Ao longo de todo o discurso, Biden partilhou a ideia de que a democracia norte-americana sobreviveu a ameaças. “Voltamos a aprender que a democracia é preciosa. A democracia é frágil. Neste momento, meus amigos, a democracia prevaleceu”, disse o Presidente. “Este é o dia da democracia.”

Biden socorreu-se igualmente do conceito de “democracia”, que repetiu 11 vezes, para dirigir-se diretamente aos 74 milhões de norte-americanos que não votaram nele.

“Para todos aqueles que não nos apoiaram, deixem-me dizer o seguinte: ouçam-me à medida que avançamos. Avaliem-me a mim e ao meu coração. Se ainda discordarem, seja. Isso é democracia. Essa é a América. O direito de discordar, pacificamente, a barreira de proteção da nossa república, é talvez a maior força desta nação.”

HOJE

Sem nunca se referir expressamente ao seu antecessor, Joe Biden proferiu várias vezes a palavra “hoje” — nove no total — para assinalar um voltar de página na governação do país.

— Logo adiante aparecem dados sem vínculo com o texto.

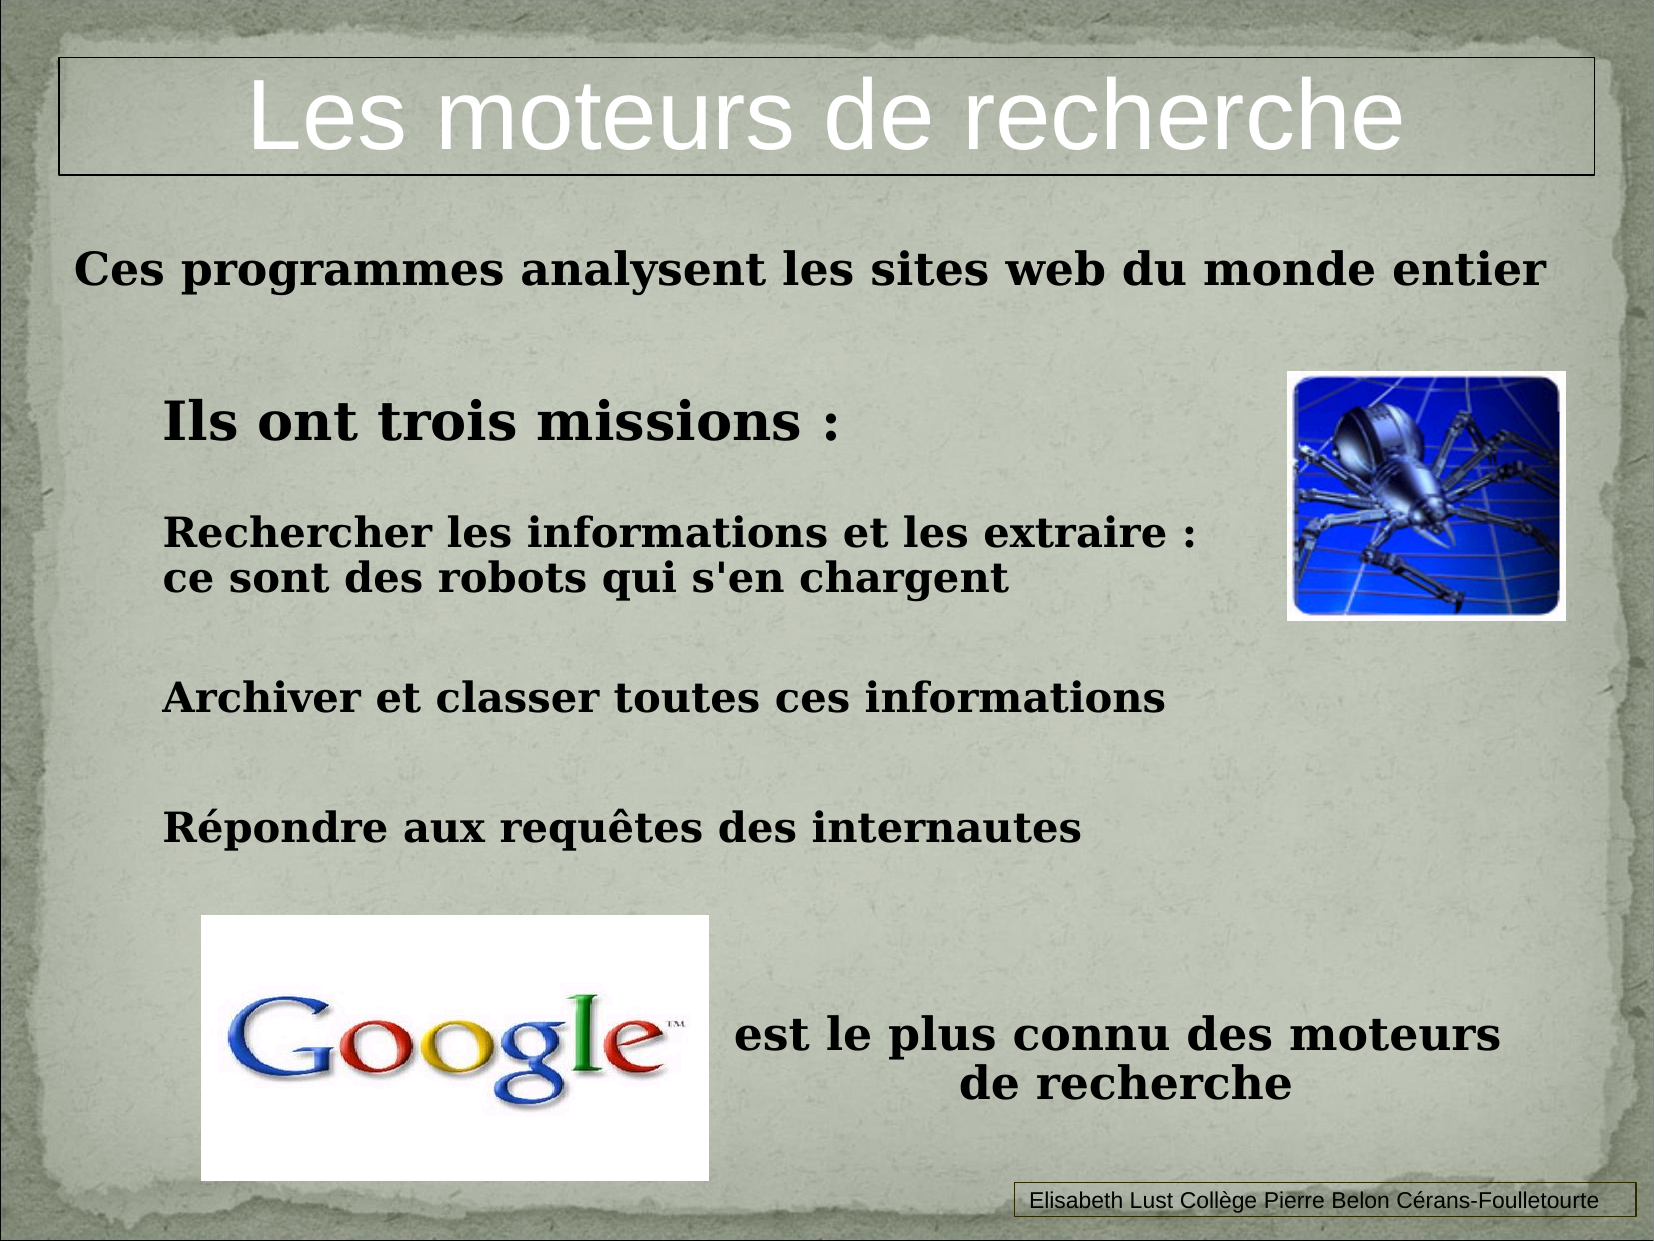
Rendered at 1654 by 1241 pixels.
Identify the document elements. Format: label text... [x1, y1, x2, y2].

text_box est le plus connu des moteurs de recherche [738, 1003, 1418, 1121]
text_box Rechercher les informations et les extraire : ce sont des robots qui s'en chargent [147, 502, 1270, 621]
text_box Répondre aux requêtes des internautes [147, 797, 1477, 886]
text_box Les moteurs de recherche [59, 57, 1595, 175]
text_box Archiver et classer toutes ces informations [147, 666, 1246, 786]
text_box Elisabeth Lust Collège Pierre Belon Cérans-Foulletourte [1014, 1182, 1637, 1217]
text_box Ces programmes analysent les sites web du monde entier [59, 236, 1566, 355]
picture [0, 0, 1654, 1241]
text_box Ils ont trois missions : [147, 383, 1287, 473]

“Hoje, neste momento, neste lugar, vamos começar do zero, todos nós. Vamos começar a ouvir uns aos outros novamente. Escutar-nos uns aos outros, olharmos uns aos outros, mostrar respeito uns pelos outros. A política não necessita de ser um fogo furioso, que destrói tudo à sua passagem. Cada desacordo não precisa de ser razão para uma guerra total. E devemos rejeitar a cultura na qual os próprios fatos são manipulados e até fabricados.”

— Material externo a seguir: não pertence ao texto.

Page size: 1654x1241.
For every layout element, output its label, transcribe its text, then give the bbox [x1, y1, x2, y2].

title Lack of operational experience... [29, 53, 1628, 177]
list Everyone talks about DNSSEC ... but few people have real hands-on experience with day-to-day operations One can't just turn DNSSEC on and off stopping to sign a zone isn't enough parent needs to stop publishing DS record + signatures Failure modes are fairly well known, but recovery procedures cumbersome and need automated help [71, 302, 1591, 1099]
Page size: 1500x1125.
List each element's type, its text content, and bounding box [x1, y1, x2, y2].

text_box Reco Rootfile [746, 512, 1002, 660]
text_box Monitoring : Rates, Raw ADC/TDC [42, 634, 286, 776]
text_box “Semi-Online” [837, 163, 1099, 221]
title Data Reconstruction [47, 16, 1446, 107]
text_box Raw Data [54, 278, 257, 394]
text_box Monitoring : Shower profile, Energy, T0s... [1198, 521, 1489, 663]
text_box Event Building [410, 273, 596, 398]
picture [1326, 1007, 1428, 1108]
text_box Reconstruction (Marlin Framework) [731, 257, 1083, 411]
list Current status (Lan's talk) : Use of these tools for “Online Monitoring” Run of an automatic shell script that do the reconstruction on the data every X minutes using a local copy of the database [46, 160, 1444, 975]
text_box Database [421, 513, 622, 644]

Biden reafirmou a importância do dia de “hoje” para realçar a tomada de posse da primeira mulher no cargo de vice-presidente, Kamala Harris. “Não me digam que as coisas não podem mudar.”

UNIDADE

Paralelamente aos elogios ao “povo” e à “democracia” norte-americanos, Joe Biden desdobrou-se em apelos à “unidade” entre todos. “Este é o nosso momento histórico de crise e desafio. E a unidade é o caminho a seguir”, disse o 46º Presidente. “Pois sem unidade não haverá paz — apenas amargura e fúria. Não haverá progresso — apenas uma indignação esgotante. Não haverá nação — apenas um estado de caos.”

Biden referiu a presença na cerimónia de antigos presidentes do Partido Democrata (Bill Clinton e Barack Obama,) e do Partido Republicano (George W. Bush). O democrata Jimmy Carter esteve ausente por razões de saúde mas Biden sublinhou que tinha falado com ele pelo telefone na véspera. O republicano Donald Trump saiu da Casa Branca sem reconhecer a vitória de Biden e não quis assistir à cerimónia. Não sucedia há 152 anos.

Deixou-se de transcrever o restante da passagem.